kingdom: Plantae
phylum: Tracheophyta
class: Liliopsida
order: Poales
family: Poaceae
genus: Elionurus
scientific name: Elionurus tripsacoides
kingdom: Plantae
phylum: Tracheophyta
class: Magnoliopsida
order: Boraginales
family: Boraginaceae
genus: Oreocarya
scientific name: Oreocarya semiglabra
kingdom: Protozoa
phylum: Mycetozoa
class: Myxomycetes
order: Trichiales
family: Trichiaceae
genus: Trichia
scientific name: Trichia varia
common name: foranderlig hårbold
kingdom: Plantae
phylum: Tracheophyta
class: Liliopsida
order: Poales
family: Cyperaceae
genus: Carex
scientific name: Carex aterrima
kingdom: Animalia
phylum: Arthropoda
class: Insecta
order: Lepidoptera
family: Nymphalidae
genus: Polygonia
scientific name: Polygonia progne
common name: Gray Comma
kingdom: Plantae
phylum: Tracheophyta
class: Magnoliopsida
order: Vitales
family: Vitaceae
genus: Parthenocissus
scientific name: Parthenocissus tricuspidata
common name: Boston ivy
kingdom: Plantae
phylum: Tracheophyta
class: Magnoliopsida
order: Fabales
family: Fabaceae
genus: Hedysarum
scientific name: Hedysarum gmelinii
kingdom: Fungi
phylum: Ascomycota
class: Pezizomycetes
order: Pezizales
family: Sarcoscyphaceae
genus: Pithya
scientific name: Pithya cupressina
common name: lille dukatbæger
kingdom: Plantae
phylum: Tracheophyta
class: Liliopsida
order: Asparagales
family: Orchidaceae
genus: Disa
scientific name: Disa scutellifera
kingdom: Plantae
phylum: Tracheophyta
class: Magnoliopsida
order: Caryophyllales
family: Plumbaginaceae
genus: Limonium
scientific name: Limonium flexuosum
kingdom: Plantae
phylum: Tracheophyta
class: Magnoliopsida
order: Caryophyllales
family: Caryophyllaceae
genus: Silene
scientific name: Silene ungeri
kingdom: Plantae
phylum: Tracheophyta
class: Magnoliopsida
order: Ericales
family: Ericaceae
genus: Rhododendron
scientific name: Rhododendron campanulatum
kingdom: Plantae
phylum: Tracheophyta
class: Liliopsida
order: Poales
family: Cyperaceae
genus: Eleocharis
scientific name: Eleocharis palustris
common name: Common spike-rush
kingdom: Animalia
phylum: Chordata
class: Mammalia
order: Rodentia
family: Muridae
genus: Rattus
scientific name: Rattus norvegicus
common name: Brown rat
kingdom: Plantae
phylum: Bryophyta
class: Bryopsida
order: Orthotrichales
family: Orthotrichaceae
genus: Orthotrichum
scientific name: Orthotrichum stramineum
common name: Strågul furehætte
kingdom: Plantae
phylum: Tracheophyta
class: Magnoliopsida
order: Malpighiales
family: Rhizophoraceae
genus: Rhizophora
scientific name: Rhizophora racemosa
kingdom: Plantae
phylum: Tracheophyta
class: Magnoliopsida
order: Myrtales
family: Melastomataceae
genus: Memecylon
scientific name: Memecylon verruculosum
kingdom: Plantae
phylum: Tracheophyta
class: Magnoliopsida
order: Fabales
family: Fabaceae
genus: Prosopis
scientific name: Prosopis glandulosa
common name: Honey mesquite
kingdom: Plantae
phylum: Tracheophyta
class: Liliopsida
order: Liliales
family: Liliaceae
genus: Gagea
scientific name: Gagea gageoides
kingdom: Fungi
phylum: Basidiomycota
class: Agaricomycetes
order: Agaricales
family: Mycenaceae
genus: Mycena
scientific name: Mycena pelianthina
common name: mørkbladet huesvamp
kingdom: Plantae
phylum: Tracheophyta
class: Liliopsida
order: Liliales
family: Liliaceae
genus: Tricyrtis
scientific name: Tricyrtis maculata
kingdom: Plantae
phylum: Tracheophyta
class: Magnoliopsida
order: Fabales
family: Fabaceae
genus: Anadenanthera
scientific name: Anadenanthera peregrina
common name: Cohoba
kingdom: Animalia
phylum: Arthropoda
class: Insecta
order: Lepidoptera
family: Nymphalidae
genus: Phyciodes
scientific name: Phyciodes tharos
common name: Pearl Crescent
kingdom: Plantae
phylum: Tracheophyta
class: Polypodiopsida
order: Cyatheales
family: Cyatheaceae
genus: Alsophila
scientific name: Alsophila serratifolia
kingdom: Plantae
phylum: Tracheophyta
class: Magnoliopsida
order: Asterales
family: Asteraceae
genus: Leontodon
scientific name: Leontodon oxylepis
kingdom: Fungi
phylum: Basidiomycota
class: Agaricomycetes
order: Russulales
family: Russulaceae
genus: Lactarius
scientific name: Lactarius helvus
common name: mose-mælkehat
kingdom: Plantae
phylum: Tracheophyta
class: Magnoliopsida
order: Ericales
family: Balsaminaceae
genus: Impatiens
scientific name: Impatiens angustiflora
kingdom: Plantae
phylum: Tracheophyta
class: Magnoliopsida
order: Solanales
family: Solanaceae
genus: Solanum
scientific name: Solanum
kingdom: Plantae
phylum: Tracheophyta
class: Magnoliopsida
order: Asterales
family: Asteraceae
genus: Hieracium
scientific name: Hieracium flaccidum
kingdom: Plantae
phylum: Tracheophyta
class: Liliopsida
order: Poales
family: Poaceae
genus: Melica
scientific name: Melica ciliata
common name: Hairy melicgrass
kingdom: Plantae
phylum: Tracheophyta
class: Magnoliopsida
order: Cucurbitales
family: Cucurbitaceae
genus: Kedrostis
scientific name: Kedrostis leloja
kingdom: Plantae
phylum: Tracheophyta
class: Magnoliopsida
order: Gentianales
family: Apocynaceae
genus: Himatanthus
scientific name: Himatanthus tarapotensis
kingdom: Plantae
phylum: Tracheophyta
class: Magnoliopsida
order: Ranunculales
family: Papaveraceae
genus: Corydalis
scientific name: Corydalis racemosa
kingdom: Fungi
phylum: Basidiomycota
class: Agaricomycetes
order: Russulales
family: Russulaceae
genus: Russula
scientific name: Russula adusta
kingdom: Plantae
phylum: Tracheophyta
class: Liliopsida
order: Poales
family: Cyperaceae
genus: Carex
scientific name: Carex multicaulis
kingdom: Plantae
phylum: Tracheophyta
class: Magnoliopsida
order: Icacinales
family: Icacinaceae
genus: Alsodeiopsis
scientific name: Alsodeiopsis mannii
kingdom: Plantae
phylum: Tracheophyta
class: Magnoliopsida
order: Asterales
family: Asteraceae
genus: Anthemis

•••••

Problem
Put the data above, starting at the line containing "common name: mose-mælkehat" and ending at the line containing "genus: Hieracium", into a two-column CSV with the headers field and value. Give one row per line, wrap each field in double quotes, and replace any line breaks with spaces.

Exercise result
field,value
"common name:","mose-mælkehat"
"kingdom:","Plantae"
"phylum:","Tracheophyta"
"class:","Magnoliopsida"
"order:","Ericales"
"family:","Balsaminaceae"
"genus:","Impatiens"
"scientific name:","Impatiens angustiflora"
"kingdom:","Plantae"
"phylum:","Tracheophyta"
"class:","Magnoliopsida"
"order:","Solanales"
"family:","Solanaceae"
"genus:","Solanum"
"scientific name:","Solanum"
"kingdom:","Plantae"
"phylum:","Tracheophyta"
"class:","Magnoliopsida"
"order:","Asterales"
"family:","Asteraceae"
"genus:","Hieracium"